The expectation in optimum-habana function gaudi_gpt_bigcode_model_forward() is for past_key_values to be a list of tensors and it is for the above cases. However, output.past_key_values received in first forward pass here: https://github.com/huggingface/tgi-gaudi/blob/habana-main/server/text_generation_server/models/causal_lm.py#L782 is a list of tensors but before the second pass it becomes a list of tuples due to attach_kv_cache() function (code: https://github.com/huggingface/tgi-gaudi/blob/habana-main/server/text_generation_server/models/causal_lm.py#L253 ) which is incompatible with optimum-habana.

I can help fix this but need clarification of which datatype/behavior to honor:

Expected behavior

Server starts up and runs model warmup successfully and waits for requests.
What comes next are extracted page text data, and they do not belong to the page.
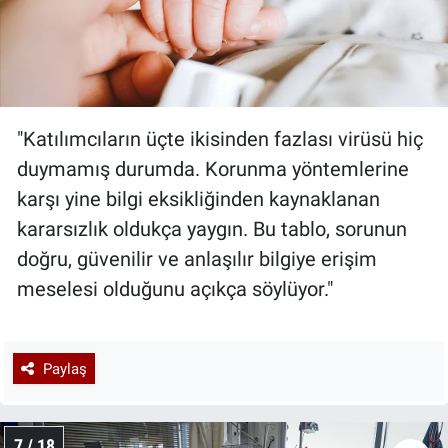
"Katılımcıların üçte ikisinden fazlası virüsü hiç
duymamış durumda. Korunma yöntemlerine
karşı yine bilgi eksikliğinden kaynaklanan
kararsızlık oldukça yaygın. Bu tablo, sorunun
doğru, güvenilir ve anlaşılır bilgiye erişim
meselesi olduğunu açıkça söylüyor."
Paylaş
7 / 18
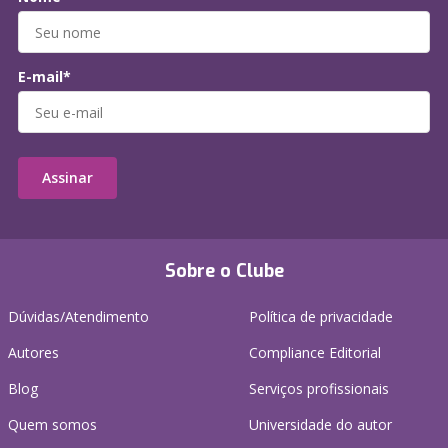
E-mail*
Assinar
Sobre o Clube
Dúvidas/Atendimento
Política de privacidade
Autores
Compliance Editorial
Blog
Serviços profissionais
Quem somos
Universidade do autor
kdamaszk commented 5 months ago

@vidyasiv thank you for raising this issue. I think that tgi-gaudi should support different types of KV cache. However, not only data type is different here, but overall tensor shape and content, am I right? At this moment tgi-gaudi assumes that KV cache shape is like Llama's - it is a list of tuples with tensors of shape [batch_size, num_heads, seq_length, head_dim].

vidyasiv commented 5 months ago

Thanks for explaining! Although I am confused at kv cache related code in two places i.e both tgi-gaudi and optimum-habana. Is there difference in what is implemented in each repository?

kdamaszk commented 5 months ago

What exactly is not clear? In tgi-gaudi there is only aligning data in KV cache (like shift-left operation, new request insert etc.). However, due to that operations we cannot use reuse cache flow, as KV cache has to be available from outside of the model. Communication between tgi-gaudi and optimum-habana is done mostly by forward() function and input / output arguments (one of them is KV cache).